* Activity list *
1. According to the data-merging notes, how many entries does the Boomtown Intervention Questionnaire file contain?
2. Please copy the data-merging notes word for word from "### 1. Liam's" up to and including "cannot be merged.".
3. Carry on the data-merging notes from the last line shown.

* Excerpted passage *
- - - -
The Data sources are:

### 1. Liam's SPSS coded data
**File:** The Loop 2017 Final Interventions.xlsx

Exported as Excel from SPSS, keeping the variable names.

This file contains 1325 entries.


27 have null festival or sample numbers so can't be used, leaving 1298


One has sample number 12151, two have sample number 0 - these cannot be merged.


This leaves 1295 - all of which can be merged

### 2. Guy's cleaned up lab data
**File:** Loop 2017 Lab fixed data.csv

Saved from: Dropbox/Testing/2017 results processing/Loop 2017 Lab fixed data.xlsm in the ‘Raw Lab Data’ sheet

This file contains 2544 entries


1900 entries start with F


621 entries begin with A (amnesty) so can't be merged


23 Begin with W? so can't be merged


Entry SGP2017 F0465 needs editing as 'Client gender' is FemaleaMalee 

### 3. Boomtown Intervention Questionnaire
**File:** BTReport 2017 - Form responses 3.csv

Exported from: https://docs.google.com/spreadsheets/d/15pdETY0HK-VbBcV-N0swt6ZrRBbeDnZR5RGDzfq95dg

This file contains 194 entries

### Merging the data

Merging the data on Festival and SampleNumber resulted in 1295 entries



In [1]:
# Module imports
import os
import numpy as np
import pandas as pd

In [2]:
bt_interventions = '/opt/random/BTReport 2017 - Form responses 3.csv'

In [3]:
spssdata = '/opt/random/The Loop 2017 Final Interventions.xlsx'

spss_df = pd.read_excel(spssdata)
- - - -
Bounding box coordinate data
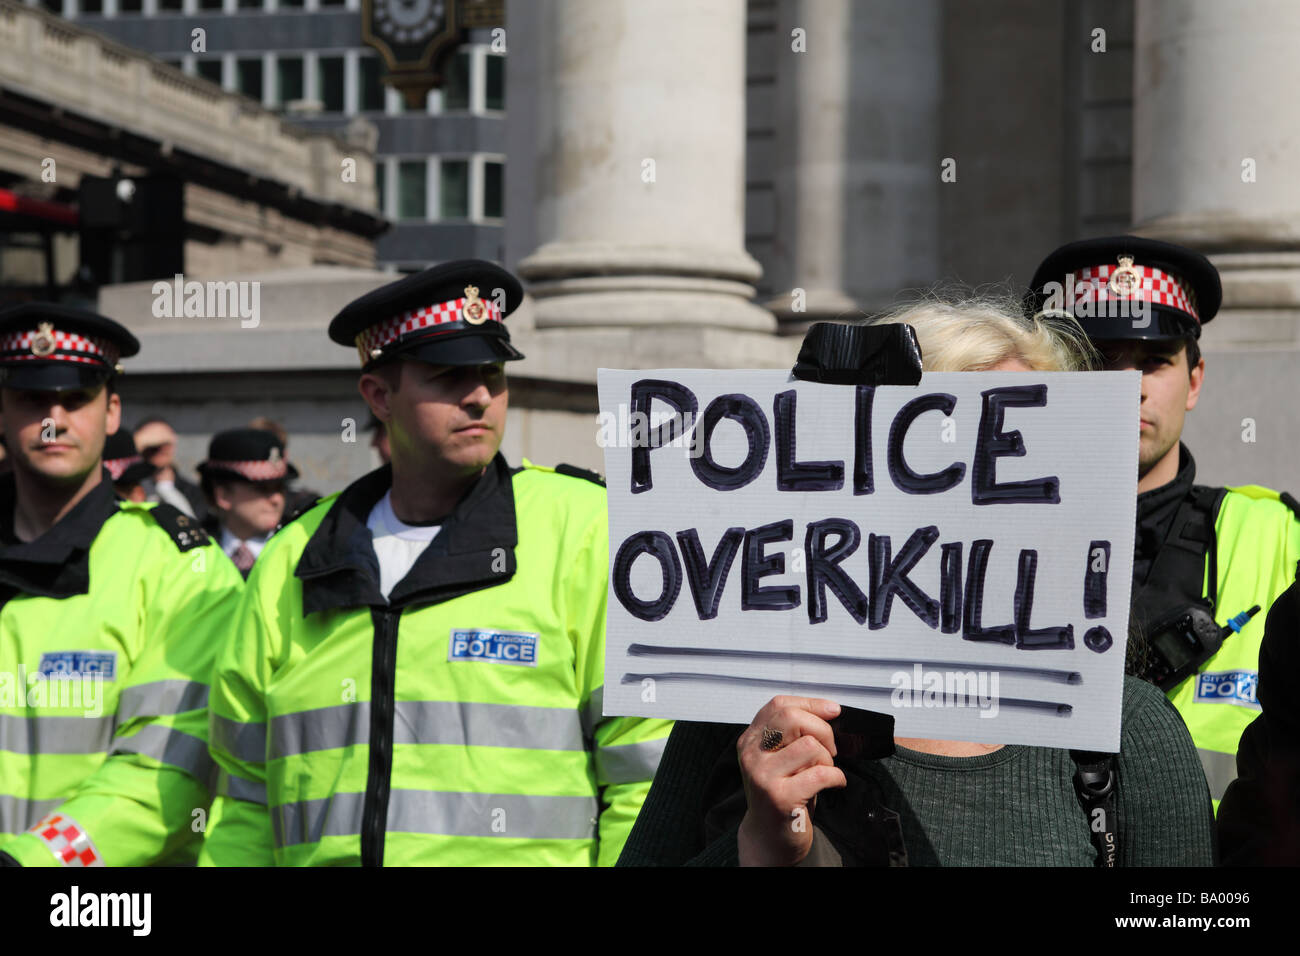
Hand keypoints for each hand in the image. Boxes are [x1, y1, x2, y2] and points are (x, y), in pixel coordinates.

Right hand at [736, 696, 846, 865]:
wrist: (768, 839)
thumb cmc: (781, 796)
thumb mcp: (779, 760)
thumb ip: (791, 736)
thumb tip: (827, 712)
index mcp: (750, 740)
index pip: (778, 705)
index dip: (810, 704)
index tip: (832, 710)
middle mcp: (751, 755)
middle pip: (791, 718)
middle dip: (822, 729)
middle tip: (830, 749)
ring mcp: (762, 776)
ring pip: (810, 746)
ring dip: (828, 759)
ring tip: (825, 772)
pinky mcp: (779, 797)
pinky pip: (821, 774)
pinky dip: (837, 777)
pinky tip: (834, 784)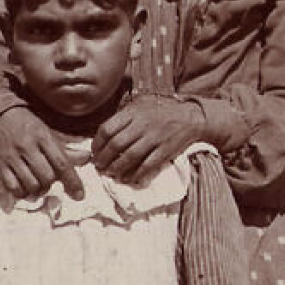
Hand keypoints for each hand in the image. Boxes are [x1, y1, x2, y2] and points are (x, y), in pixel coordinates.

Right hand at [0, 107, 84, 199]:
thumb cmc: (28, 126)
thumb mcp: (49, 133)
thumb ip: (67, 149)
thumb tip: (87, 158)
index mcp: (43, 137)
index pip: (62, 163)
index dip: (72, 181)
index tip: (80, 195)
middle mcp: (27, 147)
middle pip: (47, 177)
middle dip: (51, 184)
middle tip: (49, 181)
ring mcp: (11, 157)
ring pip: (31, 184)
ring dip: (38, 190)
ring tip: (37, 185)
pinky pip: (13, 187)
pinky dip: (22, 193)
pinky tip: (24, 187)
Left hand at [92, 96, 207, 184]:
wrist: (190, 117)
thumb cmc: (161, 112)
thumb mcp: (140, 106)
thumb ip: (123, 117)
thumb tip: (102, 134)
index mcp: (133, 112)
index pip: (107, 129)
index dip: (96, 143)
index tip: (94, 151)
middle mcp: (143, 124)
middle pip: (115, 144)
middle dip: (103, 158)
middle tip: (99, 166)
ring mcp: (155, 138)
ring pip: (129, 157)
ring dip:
- - - -
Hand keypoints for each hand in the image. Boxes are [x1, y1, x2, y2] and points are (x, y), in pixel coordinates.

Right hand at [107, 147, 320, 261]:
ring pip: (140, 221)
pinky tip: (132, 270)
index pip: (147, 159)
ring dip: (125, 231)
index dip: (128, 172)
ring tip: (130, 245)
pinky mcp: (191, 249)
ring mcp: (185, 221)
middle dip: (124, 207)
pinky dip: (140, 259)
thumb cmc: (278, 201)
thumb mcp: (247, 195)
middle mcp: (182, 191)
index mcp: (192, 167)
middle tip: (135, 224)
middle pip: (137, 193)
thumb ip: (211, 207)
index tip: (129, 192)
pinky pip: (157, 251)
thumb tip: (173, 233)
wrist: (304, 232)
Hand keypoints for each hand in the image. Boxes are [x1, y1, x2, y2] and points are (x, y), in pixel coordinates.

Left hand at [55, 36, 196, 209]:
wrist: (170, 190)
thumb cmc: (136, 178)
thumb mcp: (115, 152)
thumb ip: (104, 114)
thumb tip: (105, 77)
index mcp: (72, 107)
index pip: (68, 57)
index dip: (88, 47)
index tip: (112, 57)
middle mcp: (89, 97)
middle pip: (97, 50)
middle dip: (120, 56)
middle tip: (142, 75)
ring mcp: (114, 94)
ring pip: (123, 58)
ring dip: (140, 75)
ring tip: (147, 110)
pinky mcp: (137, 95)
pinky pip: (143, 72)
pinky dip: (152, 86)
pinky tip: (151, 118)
- - - -
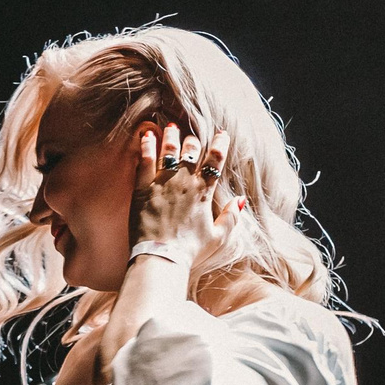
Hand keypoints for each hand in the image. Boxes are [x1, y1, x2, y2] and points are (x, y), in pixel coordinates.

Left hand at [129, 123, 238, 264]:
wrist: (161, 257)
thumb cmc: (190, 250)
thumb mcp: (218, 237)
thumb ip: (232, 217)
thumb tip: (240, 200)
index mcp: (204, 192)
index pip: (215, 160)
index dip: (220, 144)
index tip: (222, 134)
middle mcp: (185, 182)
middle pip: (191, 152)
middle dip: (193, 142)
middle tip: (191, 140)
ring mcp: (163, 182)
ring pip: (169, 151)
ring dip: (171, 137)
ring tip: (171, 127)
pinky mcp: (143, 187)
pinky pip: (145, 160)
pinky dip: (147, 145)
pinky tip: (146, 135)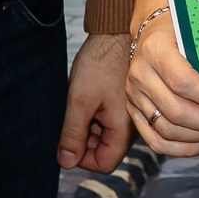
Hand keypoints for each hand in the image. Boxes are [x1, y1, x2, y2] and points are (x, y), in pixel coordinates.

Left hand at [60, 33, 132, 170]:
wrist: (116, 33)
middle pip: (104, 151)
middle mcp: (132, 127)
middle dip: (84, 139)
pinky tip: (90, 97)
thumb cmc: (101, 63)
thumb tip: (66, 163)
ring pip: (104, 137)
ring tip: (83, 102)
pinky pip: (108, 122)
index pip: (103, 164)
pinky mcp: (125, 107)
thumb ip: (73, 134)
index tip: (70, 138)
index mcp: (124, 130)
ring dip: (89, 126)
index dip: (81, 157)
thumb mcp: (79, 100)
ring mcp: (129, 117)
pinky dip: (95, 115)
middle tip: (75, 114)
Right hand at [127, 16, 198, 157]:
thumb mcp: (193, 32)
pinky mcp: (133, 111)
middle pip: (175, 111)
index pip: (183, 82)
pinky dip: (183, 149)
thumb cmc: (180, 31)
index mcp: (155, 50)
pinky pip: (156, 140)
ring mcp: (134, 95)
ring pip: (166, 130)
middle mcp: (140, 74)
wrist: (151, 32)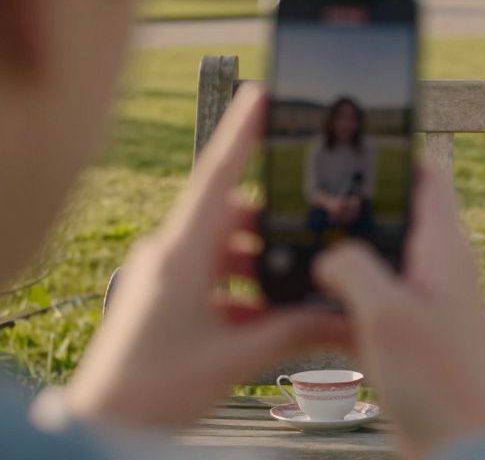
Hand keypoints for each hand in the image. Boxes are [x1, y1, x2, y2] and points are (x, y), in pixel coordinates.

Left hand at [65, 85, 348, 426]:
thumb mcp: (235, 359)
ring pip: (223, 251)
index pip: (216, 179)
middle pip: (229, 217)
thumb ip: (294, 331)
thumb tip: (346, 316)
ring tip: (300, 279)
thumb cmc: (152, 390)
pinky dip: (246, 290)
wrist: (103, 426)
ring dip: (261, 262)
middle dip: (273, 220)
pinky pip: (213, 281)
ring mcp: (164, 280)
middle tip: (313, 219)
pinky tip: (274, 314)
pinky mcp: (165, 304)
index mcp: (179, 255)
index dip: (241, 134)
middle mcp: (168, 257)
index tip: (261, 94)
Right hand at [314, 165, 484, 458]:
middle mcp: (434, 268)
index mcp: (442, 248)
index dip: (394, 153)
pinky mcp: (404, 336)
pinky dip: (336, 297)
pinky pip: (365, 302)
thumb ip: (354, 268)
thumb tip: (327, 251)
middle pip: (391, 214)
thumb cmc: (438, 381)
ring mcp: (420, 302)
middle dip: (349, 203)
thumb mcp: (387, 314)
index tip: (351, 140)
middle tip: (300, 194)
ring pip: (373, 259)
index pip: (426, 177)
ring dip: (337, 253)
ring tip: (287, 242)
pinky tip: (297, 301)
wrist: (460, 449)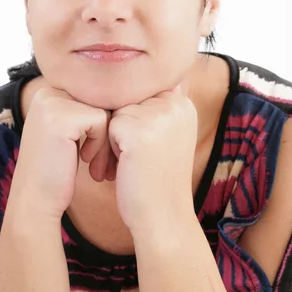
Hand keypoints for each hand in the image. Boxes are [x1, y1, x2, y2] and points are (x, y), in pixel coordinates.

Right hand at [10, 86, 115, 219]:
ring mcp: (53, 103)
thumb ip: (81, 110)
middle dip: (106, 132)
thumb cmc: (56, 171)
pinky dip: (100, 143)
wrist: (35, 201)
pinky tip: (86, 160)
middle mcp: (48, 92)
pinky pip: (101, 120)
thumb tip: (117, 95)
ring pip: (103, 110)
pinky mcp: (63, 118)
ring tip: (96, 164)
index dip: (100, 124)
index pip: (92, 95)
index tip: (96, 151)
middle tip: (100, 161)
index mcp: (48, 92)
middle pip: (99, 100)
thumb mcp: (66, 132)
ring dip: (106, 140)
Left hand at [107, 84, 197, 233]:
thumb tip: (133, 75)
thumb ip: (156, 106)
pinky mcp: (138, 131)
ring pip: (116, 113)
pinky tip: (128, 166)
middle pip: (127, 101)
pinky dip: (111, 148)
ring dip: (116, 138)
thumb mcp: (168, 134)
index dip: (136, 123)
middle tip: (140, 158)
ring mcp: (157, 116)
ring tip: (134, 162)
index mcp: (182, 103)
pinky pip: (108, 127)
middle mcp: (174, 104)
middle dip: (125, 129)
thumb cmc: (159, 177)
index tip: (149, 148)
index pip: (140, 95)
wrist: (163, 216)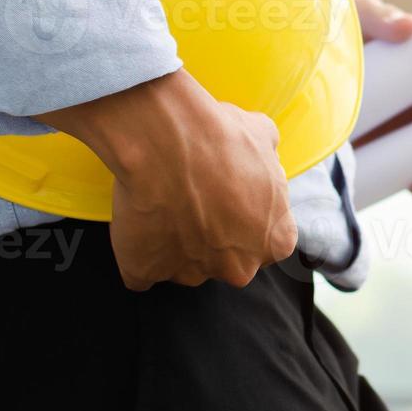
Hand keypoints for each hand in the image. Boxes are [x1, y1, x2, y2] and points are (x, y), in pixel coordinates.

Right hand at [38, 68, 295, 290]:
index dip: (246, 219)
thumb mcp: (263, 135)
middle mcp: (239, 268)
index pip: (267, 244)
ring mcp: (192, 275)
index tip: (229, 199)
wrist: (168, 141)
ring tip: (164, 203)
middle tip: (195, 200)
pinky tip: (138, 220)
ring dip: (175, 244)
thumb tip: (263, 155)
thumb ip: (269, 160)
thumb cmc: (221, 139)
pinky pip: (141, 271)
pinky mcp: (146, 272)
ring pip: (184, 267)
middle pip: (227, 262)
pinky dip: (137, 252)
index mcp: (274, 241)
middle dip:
- - - -
* Responses in order *
1. 194 entries

2.
### 1. Liam's SPSS coded data
**File:** The Loop 2017 Final Interventions.xlsx

Exported as Excel from SPSS, keeping the variable names.

This file contains 1325 entries.


27 have null festival or sample numbers so can't be used, leaving 1298


One has sample number 12151, two have sample number 0 - these cannot be merged.

3.
# Change festival names
spss_df['Festival'].replace(['BoomTown', 'KC', 'SGP'], ['BT2017', 'KC2017', 'SGP2017'], inplace=True)

# Ensure all Sample numbers are consistent
# 1. Delete any rows where SampleNumber or Festival is NA as we can't do anything with it
spss_df.dropna(subset=['SampleNumber', 'Festival'], inplace=True)

# 2. Make all sample numbers a 4-digit code starting with F
spss_df['SampleNumber'] = spss_df['SampleNumber'].apply(lambda x: 'F{:04d}'.format(int(x)))

# Combine date and time columns into new single column
spss_df['Date'] = pd.to_datetime(spss_df['Date']) # Convert Date to datetime object
spss_df['Date & Time of intervention'] = spss_df.apply(lambda r : pd.datetime.combine(r['Date'], r['Time']), 1)

# Remove Day, Date, Time and SurveyID columns
spss_df.drop(['Day', 'Date', 'Time', 'SurveyID'], axis=1, inplace=True)

# Below shows we are left with 1298 datasets
print(len(spss_df))

1298


In [4]:
labdata = '/opt/random/Loop 2017 Lab fixed data.csv'
date_cols = ['Sample submission time', 'Date & Time of return']
lab_df = pd.read_csv(labdata, encoding="ISO-8859-1", engine="python", parse_dates=date_cols)

# Remame 'Event Name' and 'Sample Number' columns so they match
lab_df.rename(columns={'Event  Name': 'Festival', 'Sample Number': 'SampleNumber'}, inplace=True)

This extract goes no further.